My NLU file is large. Not too many of intents, but intents with thousands of examples. The problem is that intents with few examples are no more detected. the intent “stop” contains the example “stop”, and the intent “deny” contains the example “no”.
However, typing “stop” or “no” get a confidence score in intent classification as low as 0.2 (and nlu_fallback gets activated).
How to fix this problem?
I think a partial solution is to make some examples like stop or no map directly to an intent. Something like KeywordIntentClassifier, but with the ability to specify which intents to load (and not load everything).
The other alternative is to up-sample somehow the examples of the minority classes.
The first solution to class imbalance is always to correct it by collecting more data for underrepresented intents.
If an intent is there just to be triggered by specific words, you can rather use buttons with hard-coded intents e.g.
payload: /deny. You can correct some imbalance with sampling techniques or hyperparameter tuning, but an imbalance that large indicates something is wrong with the structure of the data itself.
How are you collecting examples for your intents? Do they come from real conversations, or are they synthetic?
@mloubser The source of imbalance is the FAQ handling. If you have 3000 topics, with 3-6 questions each, what can you do?
How many alternatives regarding yes/no/stop can you gather? The questions to the FAQ are synthetic (I wrote them all), and they are handled by the response selector (with a success rate around 80%).
I also have this problem due to an intent having multiple possible values for an entity, all of which are combined with the different ways to phrase the intent, leading to a combinatorial explosion. See Confusion in Using Entity Synonyms - #2 by ivanmkc
Eager to hear from Rasa what the answer is.
Is there a hierarchy in your FAQ questions? Typically we have the example that “chitchat” is a different set of responses than “FAQ”. In your case it might also be possible to split up the FAQ questions into subgroups. Might that help?

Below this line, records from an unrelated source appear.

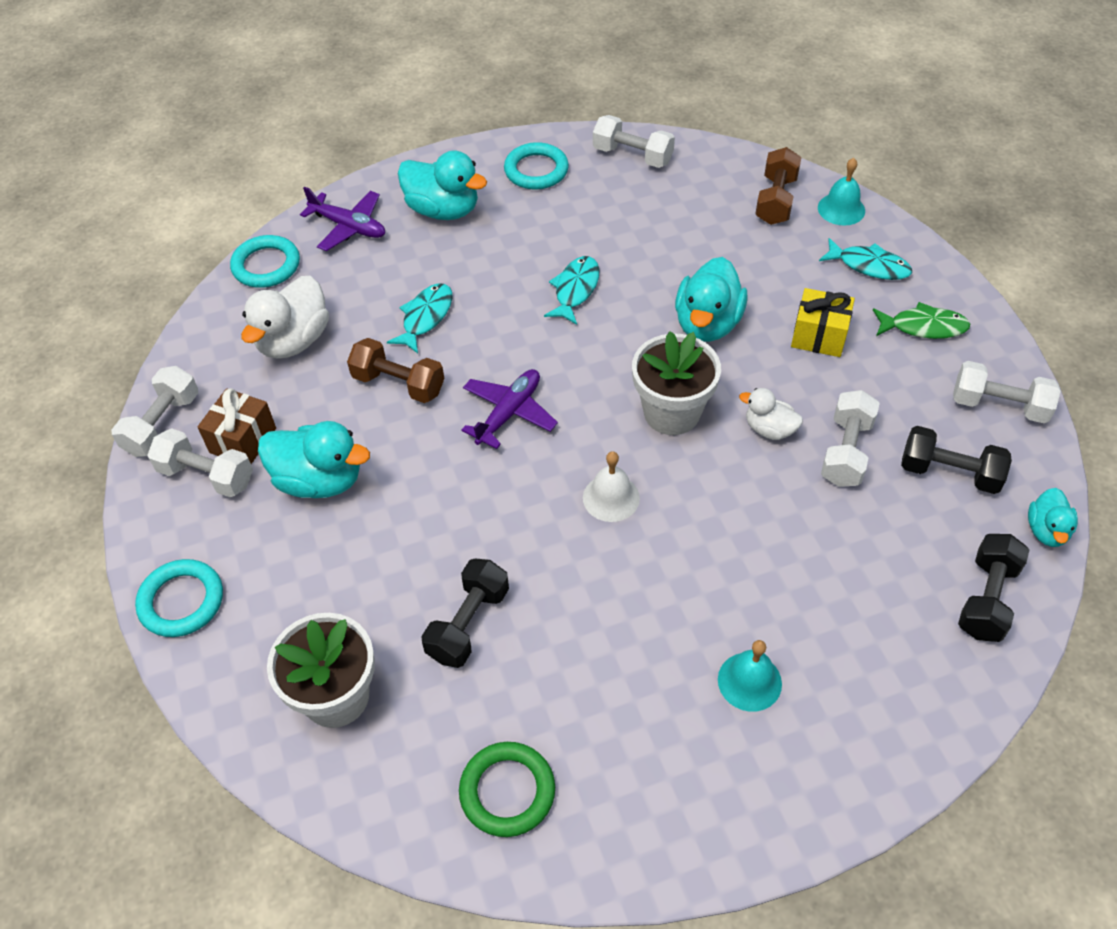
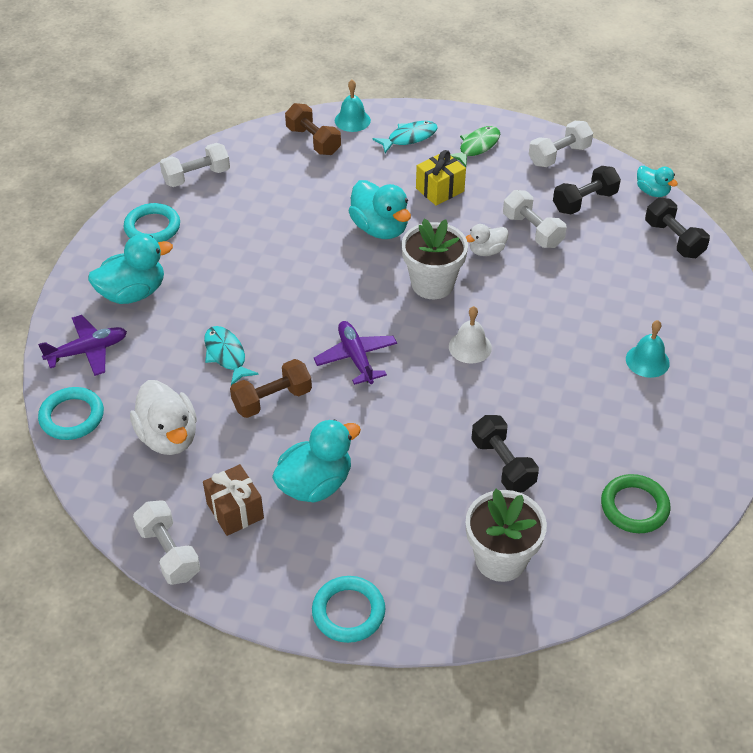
camera: 55 degrees left, 5 degrees down
(206, 476) = (247, 547): white dumbbell -> none
(575, 290) = (285, 269): turquoise fish -> none

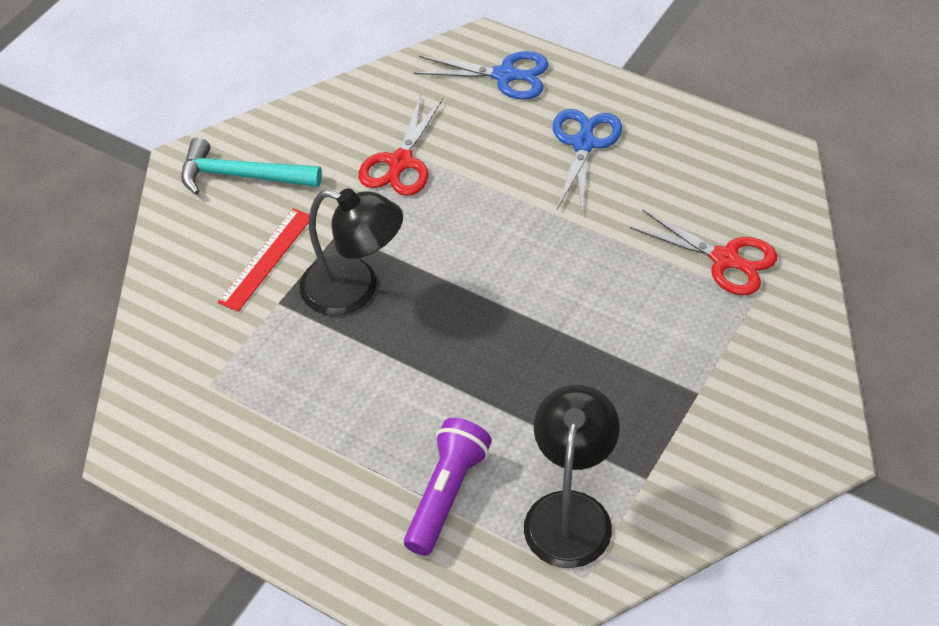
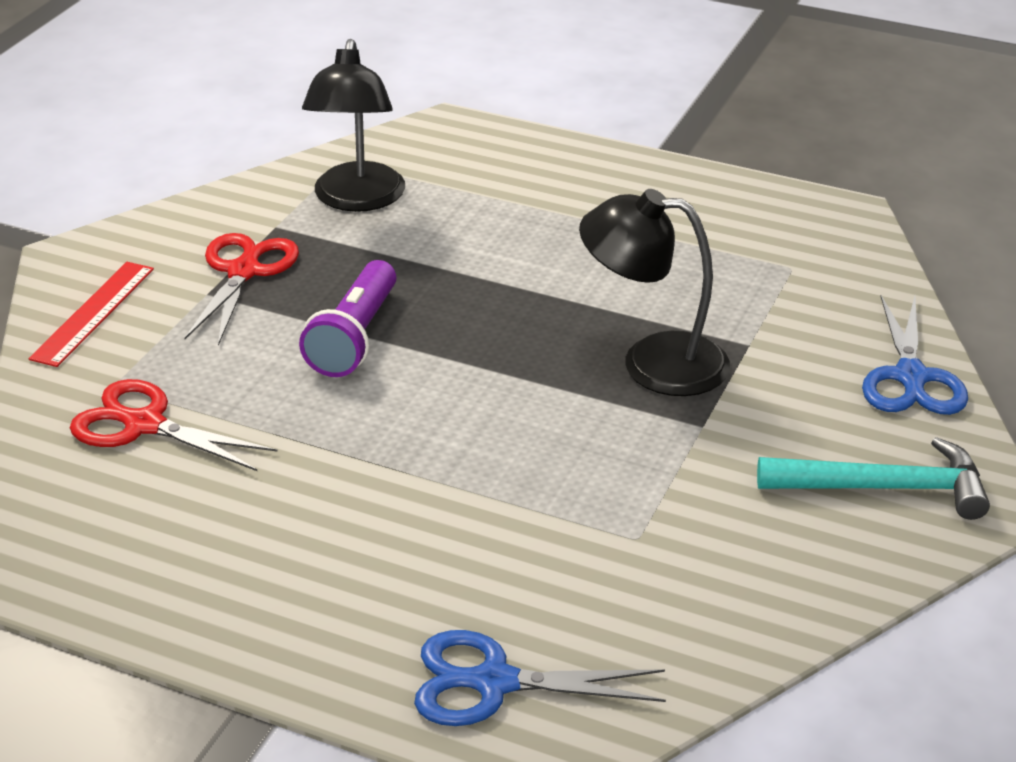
camera: 170 degrees right, 15 degrees down
(266, 259) = (789, 388): red ruler -> red ruler (93, 313)
(400, 162) = (642, 522): red scissors -> red scissors (243, 272)
(446, 494) = (489, 203): purple flashlight -> purple flashlight (354, 337)
(584, 144) = (345, 569): blue scissors -> blue scissors (911, 377)

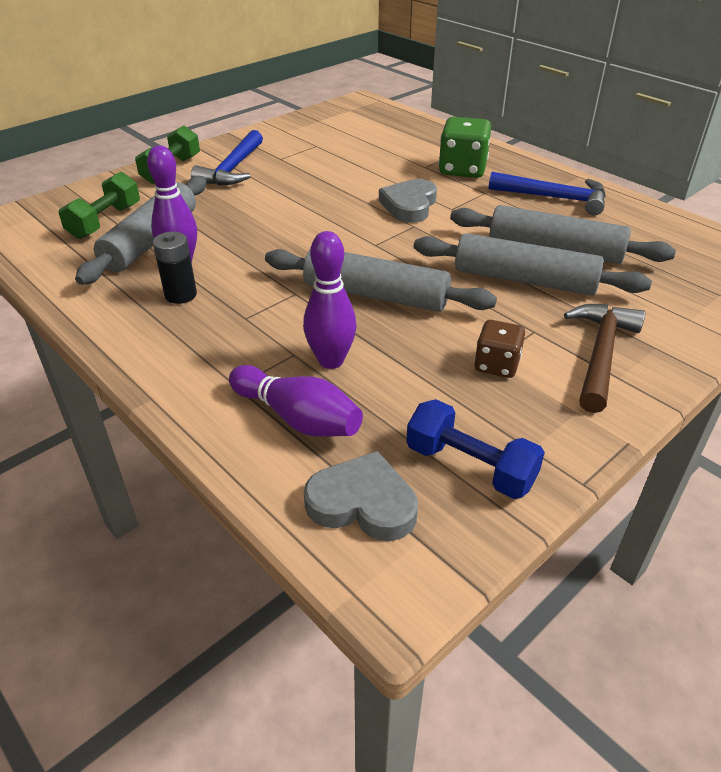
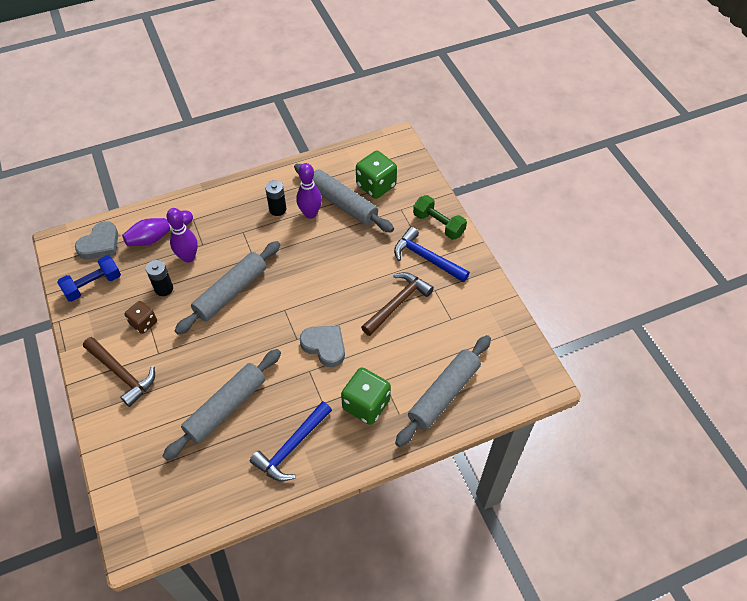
camera: 110 degrees right, 15 degrees up
(105, 221) = (376, 185): green dumbbell -> green dice
(313, 174) = (397, 303): none -> brown hammer
(414, 366) = (164, 288): none -> black battery
(524, 280) = (204, 372): grey rolling pin -> grey rolling pin (444, 394)

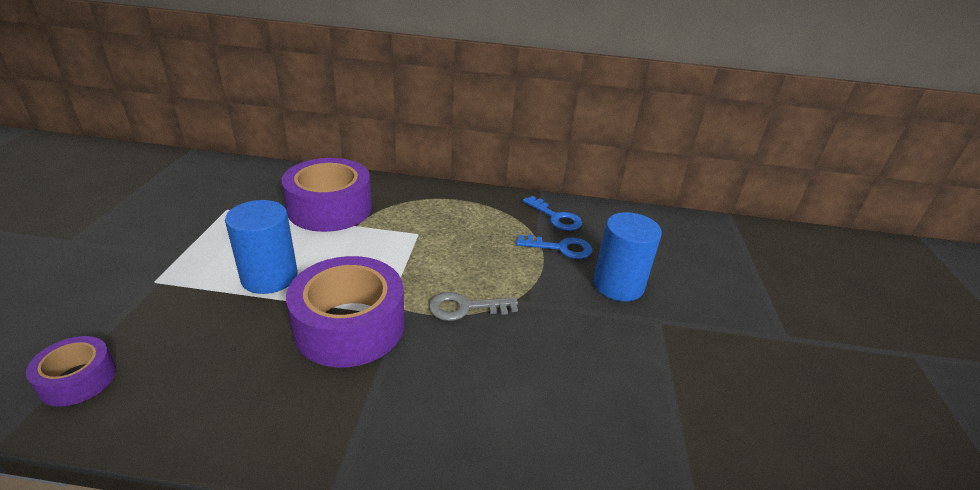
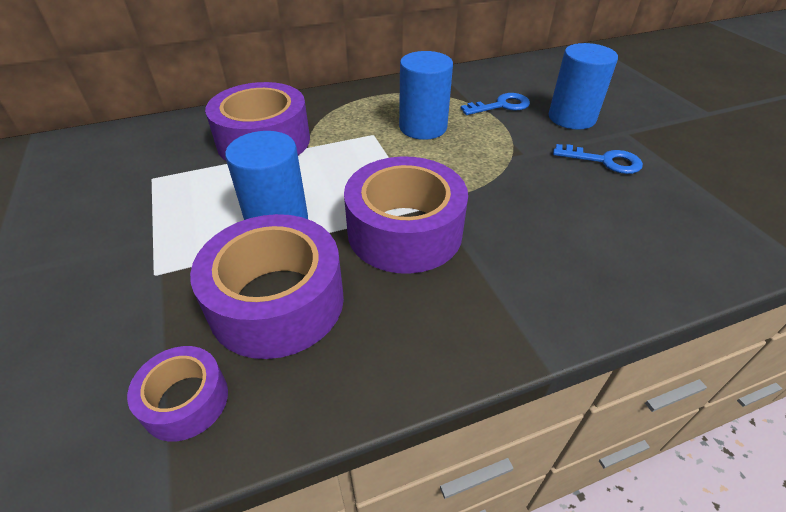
camera: 25 degrees left, 10 degrees up
(203, 338) = (277, 301): none -> purple tape
(465, 307) = (482, 178): grey key -> none
(466, 242) = (423, 127): none -> blue cylinder
(556, 217) = (470, 84): blue key -> blue key (604, 161)

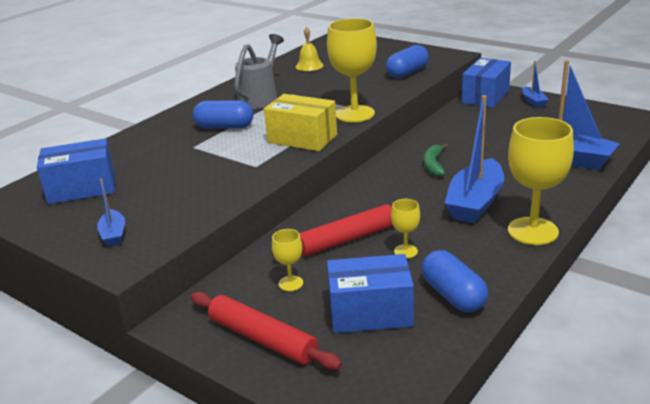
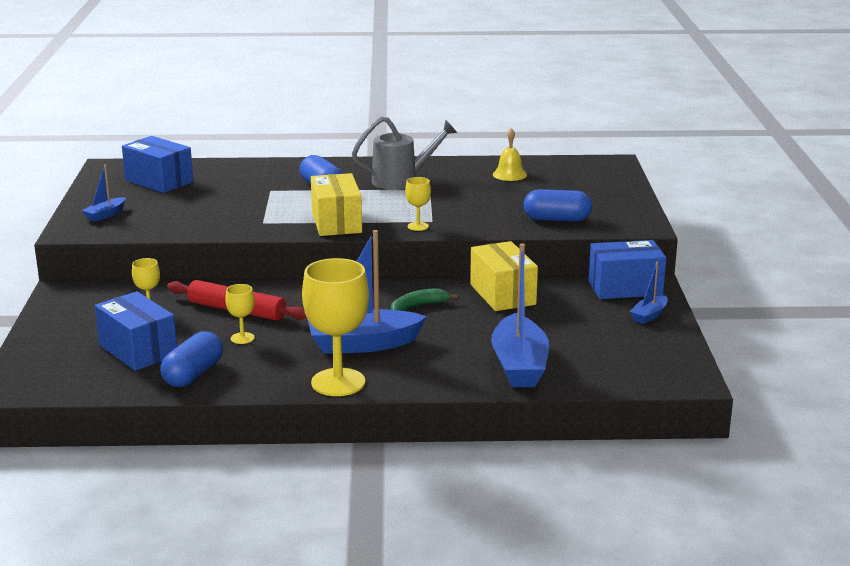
camera: 50 degrees right, 5 degrees down
(262, 338) = (70, 323): red rolling pin -> none
(354, 114) = (418, 226): yellow goblet -> yellow goblet, size x0.47
(449, 132) = (502, 294): none -> yellow box

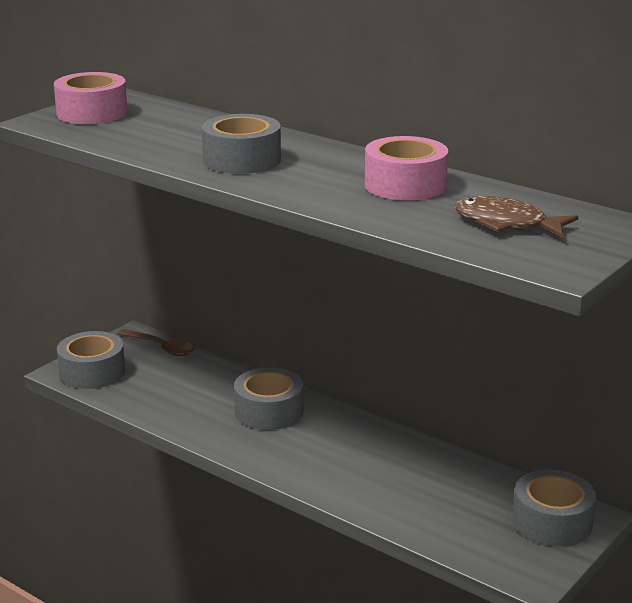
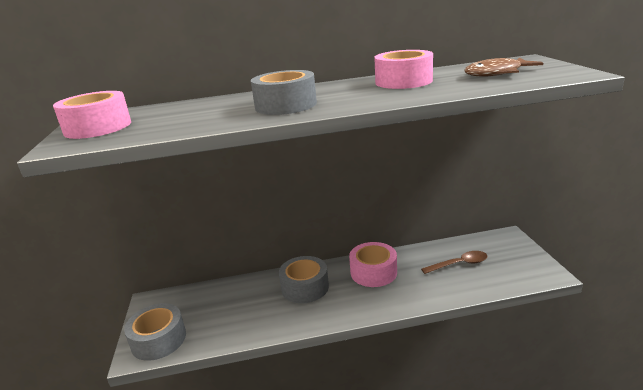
camera: 45 degrees left, 0 degrees up
(161, 347) = (180, 296): brown spoon -> brown spoon (459, 264)
(356, 443) = (373, 272): none -> pink tape
(552, 522) = (504, 247): grey tape -> none

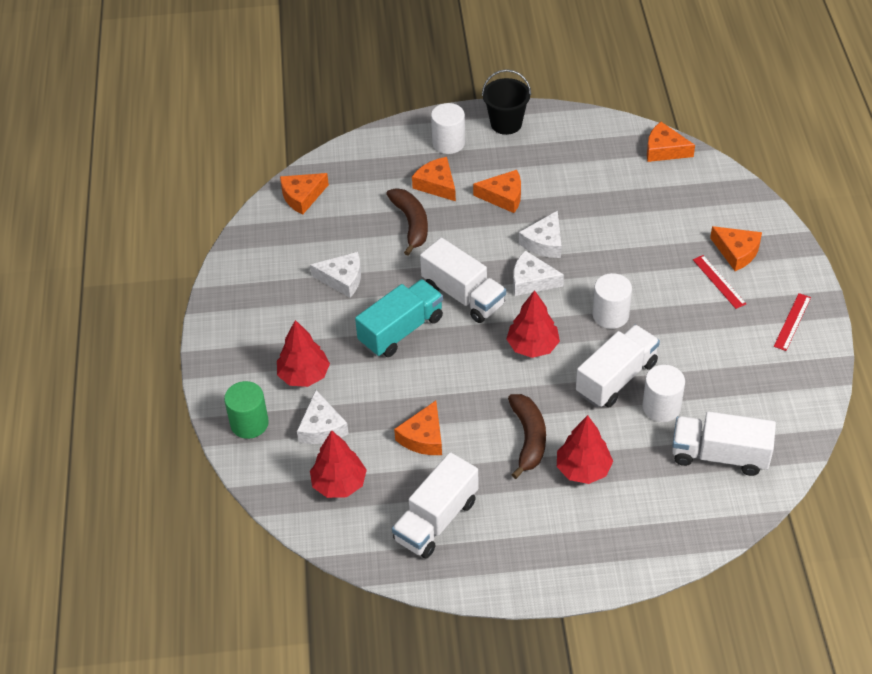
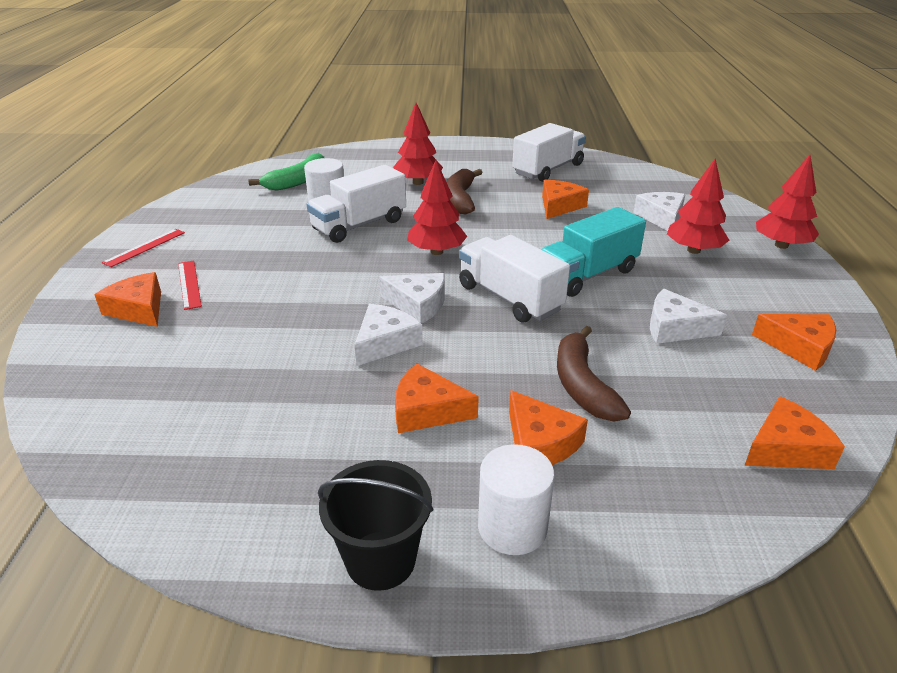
camera: 175 degrees left, 15 degrees down
(249, 423) = (737, 224): green cylinder -> none
(339, 484) = (634, 189): red tree -> red tree (781, 245)
(610, 315) = (337, 267): white cylinder -> none
(664, 150) = (107, 460): orange cheese -> orange cheese (799, 347)
(719, 455) = (297, 181): white truck -> green banana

In general; getting a score to properly represent certainty is a huge unsolved problem in ML. There’s an algorithm whiteboard video here that highlights recent work done from our research team on the topic. We recently introduced some hyperparameters for DIET that might help. There’s also a PyData talk here that highlights how estimated probabilities are not a great proxy for certainty, which might help explain why it’s a hard problem to get right.